Highlights & Insights¶
- External pre-training breaks the weakly-supervised loop: Pre-training a temporal model on large-scale annotated data is a straightforward and highly effective solution to the low-quality pseudo-label issue in weak supervision (+12.7% pseudo-label F1).
- Simple modeling of uncertainty: Utilizing \(\text{Sigmoid}(\text{logit} - \text{threshold})\) as confidence avoids the need for auxiliary uncertainty estimation networks or Bayesian methods. The simple intuition that distance from the threshold represents certainty is natural and carries zero overhead.
- Orthogonal combination of three techniques: Soft labels handle label noise, class balancing handles distribution skewness, and Mixup handles overfitting. These components address different issues, resulting in a joint effect that is greater than the sum of its parts.
Limitations & Future Work¶
- Reliance on external annotated data: Requires pre-training on the UnAV dataset, which increases data requirements and computational overhead (80 epochs of pre-training).
- Underperformance on certain metrics: Audio F1 (64.2 vs. PPL's 65.9) and event-level Event@AV (57.4 vs. 57.9) lag behind some existing methods.

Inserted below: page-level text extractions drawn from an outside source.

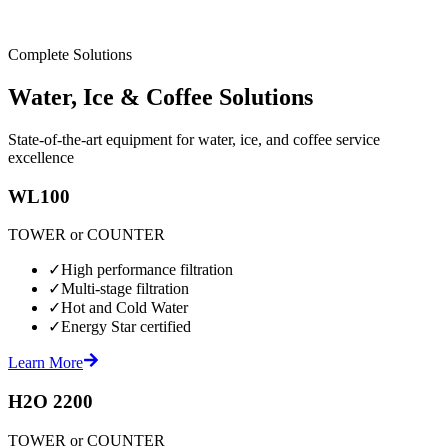
Complete Solutions
Water, Ice & Coffee Solutions
State-of-the-art equipment for water, ice, and coffee service
excellence
WL100
TOWER or COUNTER
✓
High performance filtration
✓
Multi-stage filtration
✓
Hot and Cold Water
✓
Energy Star certified
Learn More
H2O 2200
TOWER or COUNTER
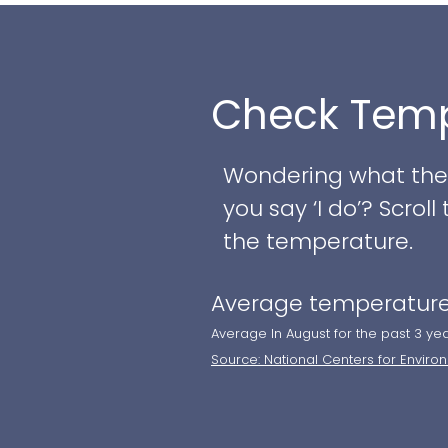
backdrop for your sp
grand reception, the
various wedding styl
Check Temp
Key features of this
Wondering what the w
- Location within th
you say ‘I do’? Scro
from Wilmington, DE
the temperature.
- Multiple ceremony 
Average temperature
iconic Chesapeake Ci
bay
Average In August for the past 3 ye
Source: National Centers for Enviro
- Ballroom capacity 
well-appointed inter
- More intimate gat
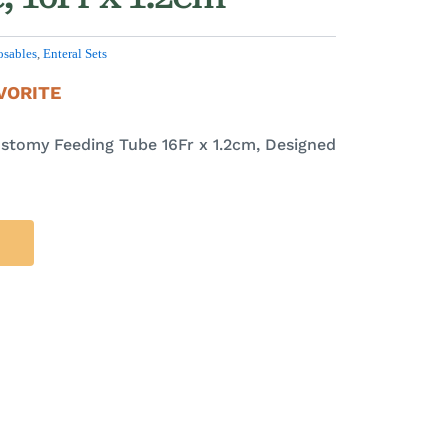
osables
,
Enteral Sets
VORITE
stomy Feeding Tube 16Fr x 1.2cm, Designed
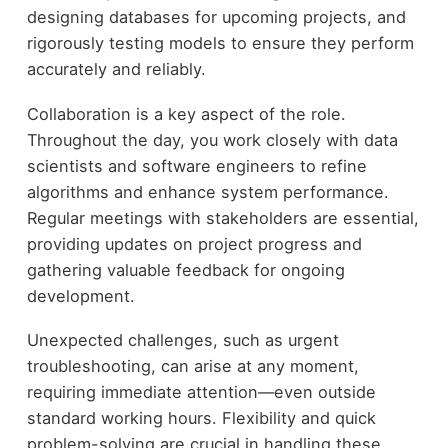
designing databases for upcoming projects, and
rigorously testing models to ensure they perform
accurately and reliably.
Collaboration is a key aspect of the role.
Throughout the day, you work closely with data
scientists and software engineers to refine
algorithms and enhance system performance.
Regular meetings with stakeholders are essential,
providing updates on project progress and
gathering valuable feedback for ongoing
development.
Unexpected challenges, such as urgent
troubleshooting, can arise at any moment,
requiring immediate attention—even outside
standard working hours. Flexibility and quick
problem-solving are crucial in handling these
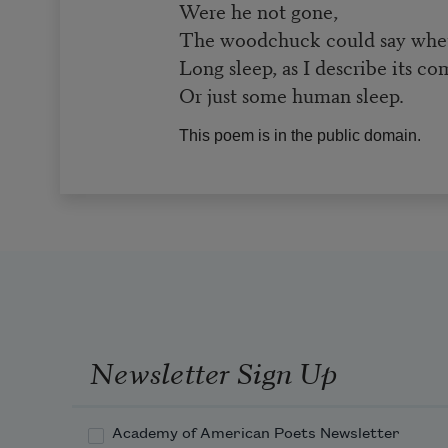
Were he not gone,
The woodchuck could say whethe
Long sleep, as I describe its co
Or just some human sleep.
This poem is in the public domain.
Newsletter Sign Up
Academy of American Poets Newsletter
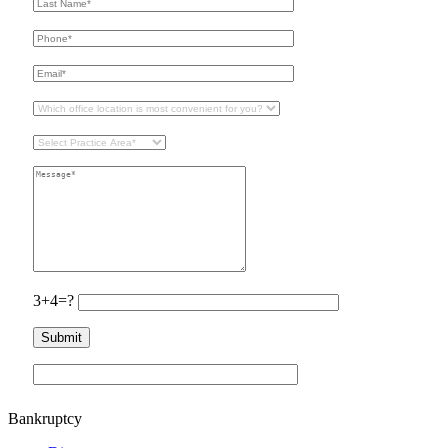
3+4=?
Bankruptcy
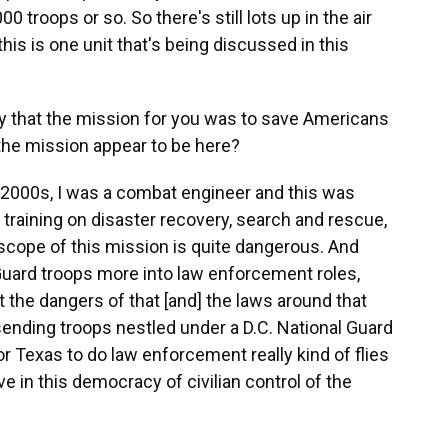
00 troops or so. So there's still lots up in the air
f this is one unit that's being discussed in this
 say that the mission for you was to save Americans
the mission appear to be here?
mid-2000s, I was a combat engineer and this was
 training on disaster recovery, search and rescue,
 scope of this mission is quite dangerous. And
l Guard troops more into law enforcement roles,
 the dangers of that [and] the laws around that
sending troops nestled under a D.C. National Guard
or Texas to do law enforcement really kind of flies
ve in this democracy of civilian control of the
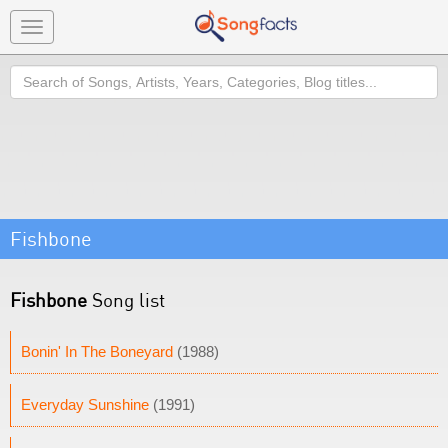
Toggle
navigation
Search
Fishbone
Fishbone
Song list
Bonin' In The Boneyard
(1988)
Everyday Sunshine
(1991)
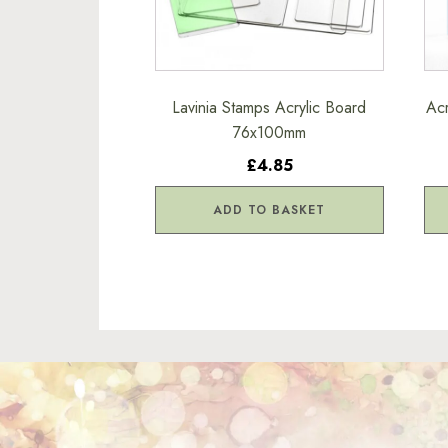
Lavinia Stamps Acrylic Board
Acr
76x100mm
£4.85
ADD TO BASKET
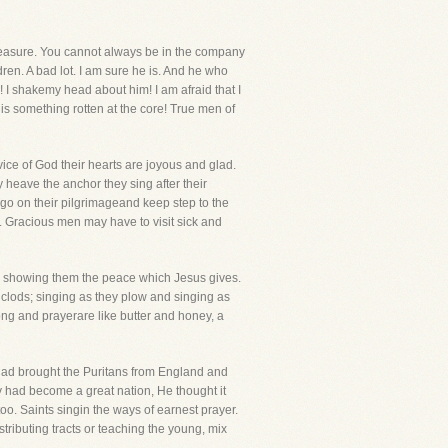
leasure. You cannot always be in the company
ldren. A bad lot. I am sure he is. And he who
! I shakemy head about him! I am afraid that I
s something rotten at the core! True men of
vice of God their hearts are joyous and glad.
 heave the anchor they sing after their
 go on their pilgrimageand keep step to the
e. Gracious men may have to visit sick and
 by showing them the peace which Jesus gives.
e clods; singing as they plow and singing as
ong and prayerare like butter and honey, a
d had brought the Puritans from England and
y had become a great nation, He thought it
oo. Saints singin the ways of earnest prayer.
tributing tracts or teaching the young, mix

- Fixed 1-second segments: Unable to capture events that cross boundaries or sub-second temporal limits.
- Dataset-specific hyperparameter tuning: Hyperparameters like \(\alpha\), \(W\), and threshold \(\theta\) require fine-tuning for different datasets.
- Limited efficacy on small datasets: The improvement is only +0.2% on AVE, indicating that the pre-training advantage is more pronounced when data is abundant.
Related Work & Insights¶
- vs. VALOR: VALOR learns temporal modeling internally on the target dataset, which limits pseudo-label quality. UWAV leverages external pre-training to gain stronger temporal understanding.
- vs. PPL: PPL employs a similar pseudo-label generation strategy but does not utilize uncertainty information. UWAV's soft labels make training more robust to noise.
- vs. HAN: HAN is an early weakly-supervised method that lacks strong pre-trained features and pseudo-label refinement strategies.
Rating¶
- Novelty: ⭐⭐⭐ Each component (pseudo-labels, soft labels, Mixup, class balancing) is not individually novel, but their combination is rational and effective.
- Experimental Thoroughness: ⭐⭐⭐⭐ Evaluation on two datasets with detailed ablation studies and pseudo-label quality analysis.
- Writing Quality: ⭐⭐⭐⭐ Step-by-step methodology presentation with clear logic.
- Value: ⭐⭐⭐ Achieves state-of-the-art (SOTA) results on the LLP dataset, though the novelty of individual components is limited.